The objective of this study was to explore the methods physical therapists use to evaluate walking poststroke, reasons for selecting these methods, and the use of assessment results in clinical practice.
A qualitative descriptive study involving semistructured telephone interviews was conducted.
Registered physical therapists assessing a minimum of 10 people with stroke per year in Ontario, Canada, were purposively recruited from acute care, rehabilitation, and outpatient settings. Interviews were audiotaped and transcribed verbatim. Transcripts were coded line by line by the interviewer. Credibility was optimized through triangulation of analysts, audit trail, and collection of field notes.
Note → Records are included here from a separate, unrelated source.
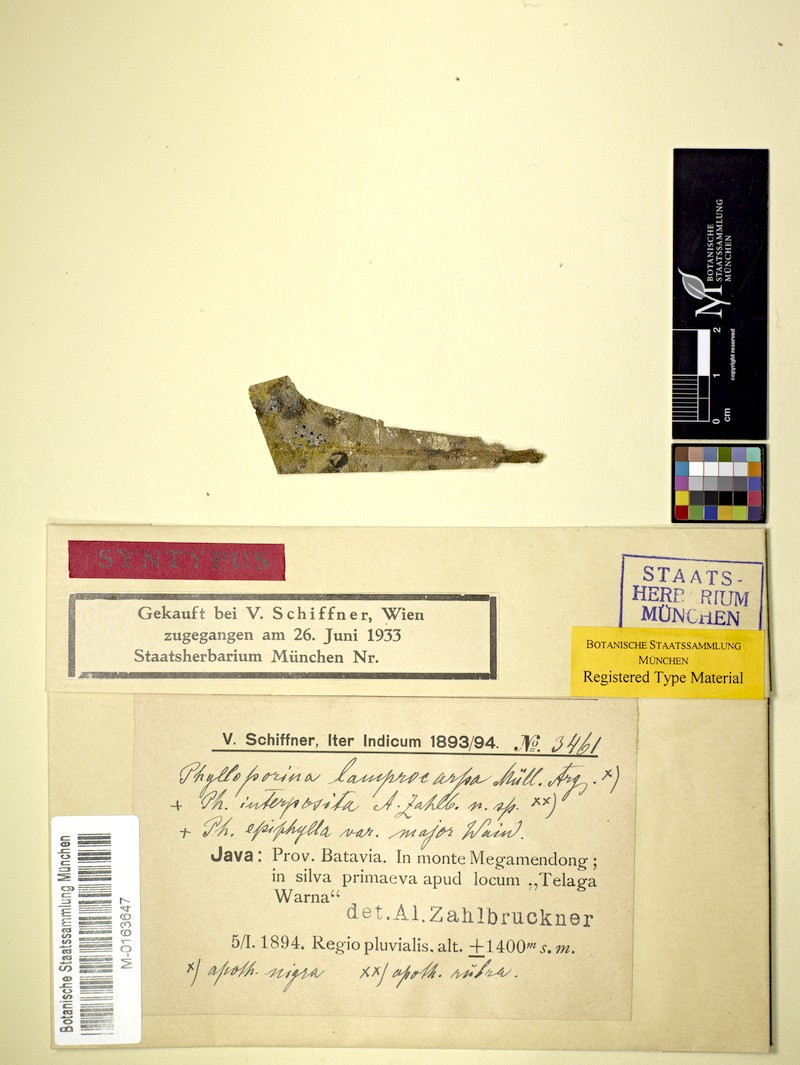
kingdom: Fungi
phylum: Ascomycota
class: Lecanoromycetes
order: Pertusariales
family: Pertusariaceae
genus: Phylloporina
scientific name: Phylloporina lamprocarpa
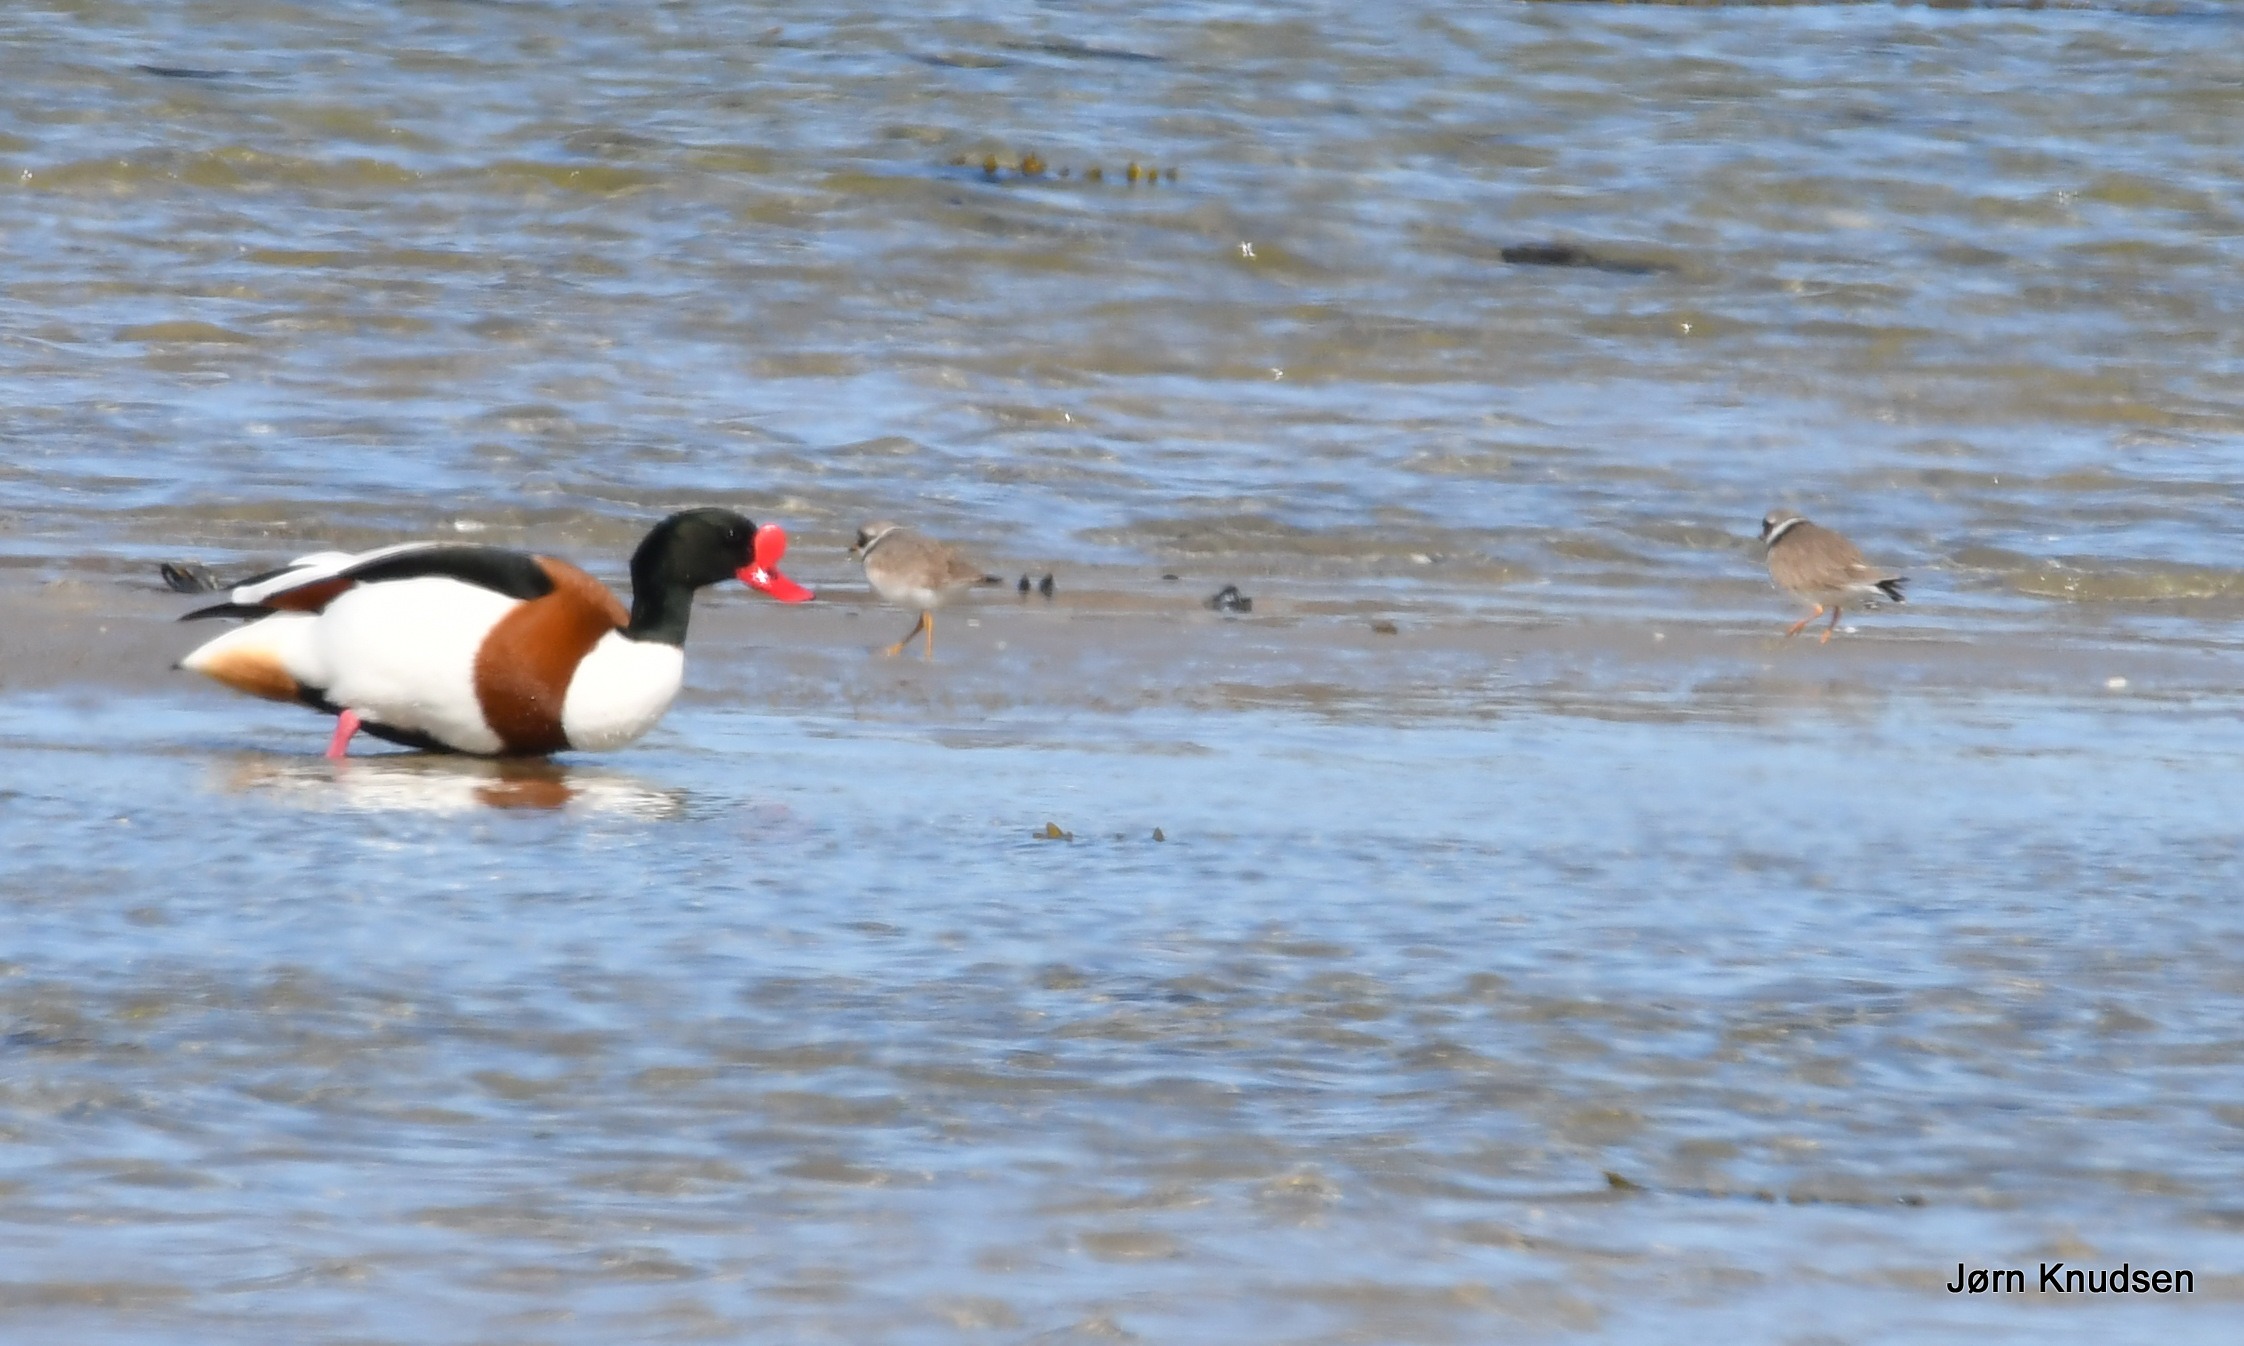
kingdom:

Study participants worked in acute care (n=8), rehabilitation (n=11), or outpatient (n=9) settings and reported using movement observation and standardized assessment tools to evaluate walking. When selecting methods to evaluate walking, physical therapists described being influenced by a hierarchy of factors. Factors included characteristics of the assessment tool, the therapist, the workplace, and patients, as well as influential individuals or organizations. Familiarity exerted the primary influence on adoption of a tool into a therapist's assessment repertoire, whereas patient factors commonly determined daily use. Participants reported using the results from walking assessments to communicate progress to the patient and health care professionals.
Multilevel factors influence physical therapists' adoption and daily administration of standardized tools to assess walking. Findings will inform knowledge translation efforts aimed at increasing the standardized assessment of walking poststroke.